Il a beaucoup misé sur l’impopularité du premier ministre actuel pour remporter des voix, accordant beaucoup moins d’attention à son rival du NPD.

«On ne peut pas se permettre encore 10 ans avec le gouvernement Harper. Ce gouvernement est déconnecté et à court d’idées», a-t-il lancé dans plusieurs discours.

 

Le moment fort

Sa présence aux débats des chefs

Selon plusieurs analystes, M. Trudeau s’est particulièrement démarqué lors des différents débats. «Vous savez ce que les gens disent là-bas de vos visites, M. Harper? Ils disent que vous avez un gros traîneau, mais pas de chien!» a-t-il notamment lancé à Stephen Harper à propos de ses nombreux déplacements dans le Grand Nord canadien.

 

Le moment faible

La première partie la campagne a été ardue pour Justin Trudeau qui peinait à se tailler une place dans les sondages et dont la crédibilité était mise à rude épreuve.

 

Campagne en bref

La phrase à oublier

« Faire croître l’économie du cœur vers le haut » (from the heart outwards).

La controverse

À quelques jours de l’élection, le coprésident de la campagne de Justin Trudeau, Daniel Gagnier, a dû démissionner lorsqu’il a été révélé qu’il avait contacté des promoteurs du pipeline Énergie Est afin de les conseiller sur les façons de négocier avec le prochain gouvernement.

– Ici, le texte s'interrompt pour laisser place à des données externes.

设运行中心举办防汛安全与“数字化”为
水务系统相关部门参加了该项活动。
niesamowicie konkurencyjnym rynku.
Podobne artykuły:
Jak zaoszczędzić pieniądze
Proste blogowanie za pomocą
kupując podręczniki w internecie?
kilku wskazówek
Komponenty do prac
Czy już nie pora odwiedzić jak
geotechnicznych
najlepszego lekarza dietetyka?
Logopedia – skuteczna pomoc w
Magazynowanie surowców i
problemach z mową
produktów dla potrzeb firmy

Le retour de la Trudeaumanie ?

Les médias accompagnant l’autobus de campagne des libéraux ont remarqué à quel point Justin Trudeau était accueilli en «rock star» dans les différents endroits où il s’arrêtait. Le Journal a d’ailleurs entendu à plusieurs reprises des adolescentes s’extasier après avoir réussi à toucher la main de leur «Justin».